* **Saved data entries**
▽

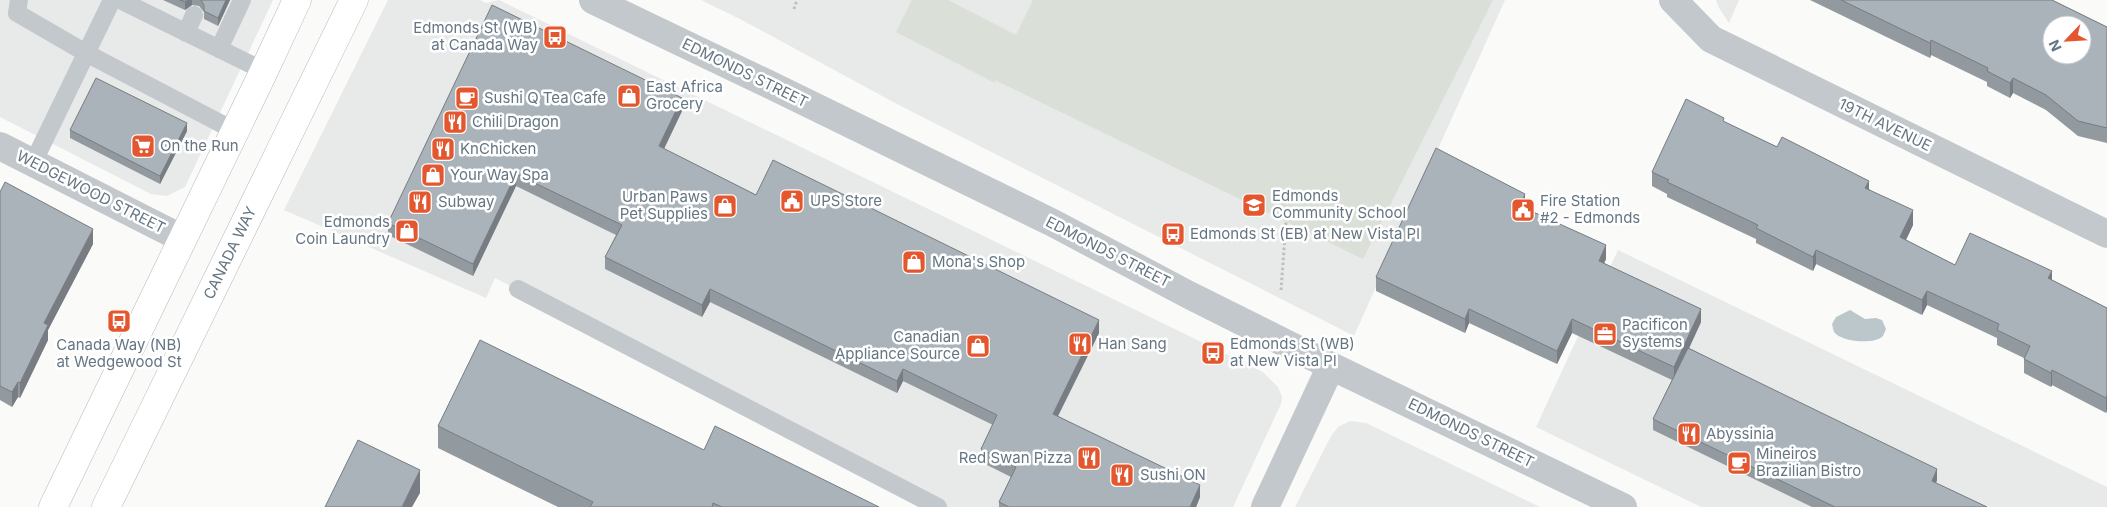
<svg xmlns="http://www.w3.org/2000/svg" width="2107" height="507" font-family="Inter,sans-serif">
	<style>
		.built { fill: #e8e9e9 }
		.green { fill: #dadfd7 }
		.water { fill: #bbc7cb }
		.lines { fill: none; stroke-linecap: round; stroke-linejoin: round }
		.secondary-casing { stroke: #b3babf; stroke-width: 29 }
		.path { stroke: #bbbfc2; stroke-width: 3; stroke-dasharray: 2.5 2.5; stroke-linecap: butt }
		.service { stroke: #c3c8cc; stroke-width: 18 }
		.minor { stroke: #c3c8cc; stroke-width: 28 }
		.tertiary { stroke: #c3c8cc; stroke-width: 28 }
		.secondary { stroke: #fff; stroke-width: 28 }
		.wall { fill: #929a9f }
		.shaded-wall { fill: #777d82 }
		.building { fill: #aab3b9; stroke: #777d82; fill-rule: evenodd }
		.labels { text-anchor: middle; stroke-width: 5; stroke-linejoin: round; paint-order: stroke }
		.poi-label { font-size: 15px; fill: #657683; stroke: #fff; text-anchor: start }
		.street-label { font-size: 15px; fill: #657683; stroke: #fff }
	</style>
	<rect width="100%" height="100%" fill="#fafaf8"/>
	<!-- built -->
	<path class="built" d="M0,0H273L185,187L167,196L151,194L0,117Z
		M388,0H480L486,3L499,0L1263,372L1278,387L1282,397L1281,404L1233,507H938L495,278L486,298L284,210Z
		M701,0H1505L1354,336L895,103L742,20Z
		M1716,0H1739L1729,23L1719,8Z
		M1618,250L2107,487V507H1701L1536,427Z
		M1350,421L1366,423L1540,507H1295L1331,436L1338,427Z"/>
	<!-- green -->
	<path class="green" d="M912,0H948L1016,35L1033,0H1493L1363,259L995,80V83L896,32Z"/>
	<!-- water -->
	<path class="water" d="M1850,310L1865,319L1876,318L1882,320L1886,329C1885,331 1884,334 1883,336C1875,345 1841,342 1834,332C1833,330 1833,327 1832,324L1836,317Z"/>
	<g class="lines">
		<!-- secondary casing -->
		<g class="secondary-casing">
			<path id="secondary" d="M53,507L264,71L297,0
				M106,507L354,0"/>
		</g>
		<!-- path -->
		<path class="path" d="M794,9L797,0
			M1281,290L1286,222"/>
		<!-- service -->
		<path class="service" d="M19,0L17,13L86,53L235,131
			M120,0L264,71
			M186,33L194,15
			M219,49L242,0
			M33,163L112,0
			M518,289L938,507"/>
		<!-- minor -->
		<path class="minor" d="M1673,0L1711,39L2107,234
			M0,146L183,239
			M1265,507L1331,366"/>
		<!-- tertiary -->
		<path class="tertiary" d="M593,0L760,80L1053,223L1189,295L1331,366L1623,507"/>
		<!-- secondary -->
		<use href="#secondary" class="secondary"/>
	</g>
	<!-- wall -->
	<path class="wall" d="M163,0H230L218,26L204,19V12L199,6L192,5L185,10Z
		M1810,0H2052L2107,27V143L2078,136L2046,110L2013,93L2010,98L1987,86V82L1931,55L1930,58Z
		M682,111L664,149L756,195L1099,333L1058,416L1200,497L1196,507H999V502L1011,477L981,462V449L993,425L903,381L897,393L710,302L702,317L605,269V257L616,235L516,186L473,276L388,235V223Z
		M1724,122L1869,189L1913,225L1906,240L1955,265L2052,280L2107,308V410L2106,413L2052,385L2051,387L2024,373V358L1997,345V338L1927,305L1922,315L1816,264L1813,271L1756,243V239L1667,197V194L1652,186V172Z
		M70,130L187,131L160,184L70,138Z
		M0,192L93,244L48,330V340L20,398L18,397L12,407L0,400Z
		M1525,207V208L1606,259L1604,263L1701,322L1689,348L1937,480L1936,483L1987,507H1812L1653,430V419L1672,380L1572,333L1557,364L1469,323L1465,333L1376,291V277Z
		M438,426L704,450L879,507H558L438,448Z"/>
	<!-- shaded-wall -->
	<path class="shaded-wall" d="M188,0H192V5L185,10V2Z
		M226,0H230L218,26V18Z
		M1931,40V55L1930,58V43Z
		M2013,78V93L2010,98V83Z
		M682,98V111L659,159V146Z
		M187,123V131L160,184V176Z
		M516,174V186L473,276V264Z
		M1869,181V195L1865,188Z
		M1525,194V207L1520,219V206Z
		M1913,210V225L1900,252V237Z
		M93,229V244L48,330V340L20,398V383L44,323Z
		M1606,245V259L1599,274V261Z
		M1816,250V264L1813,271V257Z
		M2052,271V286L2048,278Z
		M710,289V302L702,317V305Z
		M1927,291V305L1922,315V300Z
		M1469,309V323L1465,333V319Z
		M1701,309V322L1674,381V367Z
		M1572,319V333L1557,364V351Z
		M1099,320V333L1053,426V414Z
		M903,369V381L897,393V381Z
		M2052,370V385L2051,387V373Z
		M18,382V397L12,407V392Z
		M2107,395V410L2106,413V398Z
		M1937,469V480L1932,492V481Z
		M420,470V493L412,507H402Z
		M1200,485V497L1196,507H1190Z"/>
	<!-- building -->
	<path class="building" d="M180,0H188L185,2Z
		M201,0H226L218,18L204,11V5Z
		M1841,0H2052L2107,27V128L2078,121L2046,95L2013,78L2010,83L1987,71L1988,68L1931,40L1930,43ZM2052,25H2082V55H2052Z
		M492,5L682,98L659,146L756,195L773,160L1099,320L1053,414L1200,485L1190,507H1009L999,502L1016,467L981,449L997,415L903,369L897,381L710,289L702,305L605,257L622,225L516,174L473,264L388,223Z
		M96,78L187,123L160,176L70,130Z
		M1686,99L1724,118L1723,121L1777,147L1782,137L1869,181L1865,188L1913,210L1900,237L1955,265L1970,233L2052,271L2048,278L2107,308V395L2106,398L2052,370L2051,373L2024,359L2030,346L1997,330L1999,324L1927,291L1922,300L1816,250L1813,257L1756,228L1758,225L1667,182L1669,180L1652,172Z
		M1436,148L1525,194L1520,206L1606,245L1599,261L1701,309L1674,367L1572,319L1557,351L1469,309L1465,319L1376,277Z
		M5,182L93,229L44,323L48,325L20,383L18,382L12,392L0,386V192Z
		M480,340L704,450L715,426L879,507H722L713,503L712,507H590L593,502L438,426Z
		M1688,348L1937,469L1932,481L1987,507H1835L1653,419Z
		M358,440L420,470L402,507H325Z"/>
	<!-- icons -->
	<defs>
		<g id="bus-square" transform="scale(1.25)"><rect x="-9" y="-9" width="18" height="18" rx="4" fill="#e4572e" stroke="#fff"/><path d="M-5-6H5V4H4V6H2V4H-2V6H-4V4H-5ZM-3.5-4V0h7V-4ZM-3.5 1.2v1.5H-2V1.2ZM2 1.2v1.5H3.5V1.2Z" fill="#fff"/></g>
		<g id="shop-square" transform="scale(1.25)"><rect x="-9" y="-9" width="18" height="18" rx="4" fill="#e4572e" stroke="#fff"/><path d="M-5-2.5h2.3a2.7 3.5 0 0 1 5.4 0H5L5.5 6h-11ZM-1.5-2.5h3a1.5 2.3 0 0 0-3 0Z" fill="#fff"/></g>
		<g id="cafe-square" transform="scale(1.25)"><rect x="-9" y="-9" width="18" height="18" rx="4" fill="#e4572e" stroke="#fff"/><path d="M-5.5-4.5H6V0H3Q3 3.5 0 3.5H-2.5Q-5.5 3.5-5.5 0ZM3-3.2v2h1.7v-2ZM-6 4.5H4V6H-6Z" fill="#fff"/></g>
		<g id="restaurant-square" transform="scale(1.25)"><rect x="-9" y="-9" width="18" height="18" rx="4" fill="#e4572e" stroke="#fff"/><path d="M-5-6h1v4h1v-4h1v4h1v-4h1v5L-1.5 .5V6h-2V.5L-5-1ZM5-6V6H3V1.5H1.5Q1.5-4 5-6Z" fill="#fff"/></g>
		<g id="supermarket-square" transform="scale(1.25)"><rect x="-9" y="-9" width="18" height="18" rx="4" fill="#e4572e" stroke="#fff"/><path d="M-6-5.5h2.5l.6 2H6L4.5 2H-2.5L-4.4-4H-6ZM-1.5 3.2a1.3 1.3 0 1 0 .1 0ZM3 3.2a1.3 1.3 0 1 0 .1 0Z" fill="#fff"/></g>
		<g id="civic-square" transform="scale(1.25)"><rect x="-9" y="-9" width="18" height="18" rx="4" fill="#e4572e" stroke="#fff"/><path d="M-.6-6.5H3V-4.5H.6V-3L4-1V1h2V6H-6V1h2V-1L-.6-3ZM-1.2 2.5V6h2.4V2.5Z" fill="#fff"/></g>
		<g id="school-square" transform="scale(1.25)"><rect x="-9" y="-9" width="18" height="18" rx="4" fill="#e4572e" stroke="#fff"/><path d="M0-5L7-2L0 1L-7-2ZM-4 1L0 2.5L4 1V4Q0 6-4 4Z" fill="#fff"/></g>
		<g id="office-square" transform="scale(1.25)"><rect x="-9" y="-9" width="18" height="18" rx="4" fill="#e4572e" stroke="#fff"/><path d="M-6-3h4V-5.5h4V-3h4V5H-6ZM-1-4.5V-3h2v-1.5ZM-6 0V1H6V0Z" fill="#fff"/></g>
	</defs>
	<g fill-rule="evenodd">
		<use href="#bus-square" x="555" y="37"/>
		<use href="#shop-square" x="629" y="96"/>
		<use href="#cafe-square" x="467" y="98"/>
		<use href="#restaurant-square" x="455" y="122"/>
		<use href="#supermarket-square" x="143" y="146"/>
		<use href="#restaurant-square" x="443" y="149"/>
		<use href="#shop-square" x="433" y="175"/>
		<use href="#civic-square" x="792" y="201"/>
		<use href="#restaurant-square" x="420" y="202"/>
		<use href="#school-square" x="1254" y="205"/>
		<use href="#shop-square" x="725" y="206"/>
		<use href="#civic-square" x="1523" y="210"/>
		<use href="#shop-square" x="407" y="231"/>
		<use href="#bus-square" x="1173" y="234"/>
		<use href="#shop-square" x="914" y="262"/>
		<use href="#bus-square" x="119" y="321"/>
		<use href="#office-square" x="1605" y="334"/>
		<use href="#restaurant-square" x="1080" y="344"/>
		<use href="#shop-square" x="978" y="346"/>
		<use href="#bus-square" x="1213" y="353"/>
		<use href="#restaurant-square" x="1689" y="434"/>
		<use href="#restaurant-square" x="1089" y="458"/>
		<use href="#cafe-square" x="1739" y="463"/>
		<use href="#restaurant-square" x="1122" y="475"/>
	</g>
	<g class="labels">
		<!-- poi labels -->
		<g class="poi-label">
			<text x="538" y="33" text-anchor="end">Edmonds St (WB)<tspan x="538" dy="17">at Canada Way</tspan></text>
			<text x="646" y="92">East Africa<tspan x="646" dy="17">Grocery</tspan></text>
			<text x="484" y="103">Sushi Q Tea Cafe</text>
			<text x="472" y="127">Chili Dragon</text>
			<text x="160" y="151">On the Run</text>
			<text x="460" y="154">KnChicken</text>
			<text x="450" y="180">Your Way Spa</text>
			<text x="1272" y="201">Edmonds<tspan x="1272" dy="17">Community School</tspan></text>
			<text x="708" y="202" text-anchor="end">Urban Paws<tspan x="708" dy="17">Pet Supplies</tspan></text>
			<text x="810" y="206">UPS Store</text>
			<text x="1540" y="206">Fire Station<tspan x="1540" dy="17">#2 - Edmonds</tspan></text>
			<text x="438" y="207">Subway</text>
			<text x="390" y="227" text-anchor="end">Edmonds<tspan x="390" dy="17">Coin Laundry</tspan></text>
			<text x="1190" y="239">Edmonds St (EB) at New Vista Pl</text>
			<text x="932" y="267">Mona's Shop</text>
			<text x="1622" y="330">Pacificon<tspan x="1622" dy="17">Systems</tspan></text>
			<text x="960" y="342" text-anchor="end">Canadian<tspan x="960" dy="17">Appliance Source</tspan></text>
			<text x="1098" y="349">Han Sang</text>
			<text x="1230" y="349">Edmonds St (WB)<tspan x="1230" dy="17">at New Vista Pl</tspan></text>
			<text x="119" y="350" text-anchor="middle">Canada Way (NB)<tspan x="119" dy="17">at Wedgewood St</tspan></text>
			<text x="1706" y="439">Abyssinia</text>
			<text x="1756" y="459">Mineiros<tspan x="1756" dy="17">Brazilian Bistro</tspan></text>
			<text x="1072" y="463" text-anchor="end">Red Swan Pizza</text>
			<text x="1140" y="480">Sushi ON</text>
		</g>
		<!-- street labels -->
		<g class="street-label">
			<text transform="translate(745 73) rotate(26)" y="5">EDMONDS STREET</text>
			<text transform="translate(1885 125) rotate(26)" y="5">19TH AVENUE</text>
			<text transform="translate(91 192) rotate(27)" y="5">WEDGEWOOD STREET</text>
			<text transform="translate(1108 252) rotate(27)" y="5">EDMONDS STREET</text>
			<text transform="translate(230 253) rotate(-64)" y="5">CANADA WAY</text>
			<text transform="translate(1471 433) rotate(26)" y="5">EDMONDS STREET</text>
		</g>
	</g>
	<!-- north arrow -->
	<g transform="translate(2067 40) rotate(245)"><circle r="24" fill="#ffffff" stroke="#c1c8cd"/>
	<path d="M0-4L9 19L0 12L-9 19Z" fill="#e4572e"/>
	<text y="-8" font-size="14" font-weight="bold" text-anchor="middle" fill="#657683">N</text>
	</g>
</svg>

△

* **Activity**
Return each line in the records that holds the string "lines".

* **Answer to this task**
		.lines { fill: none; stroke-linecap: round; stroke-linejoin: round }
	<g class="lines">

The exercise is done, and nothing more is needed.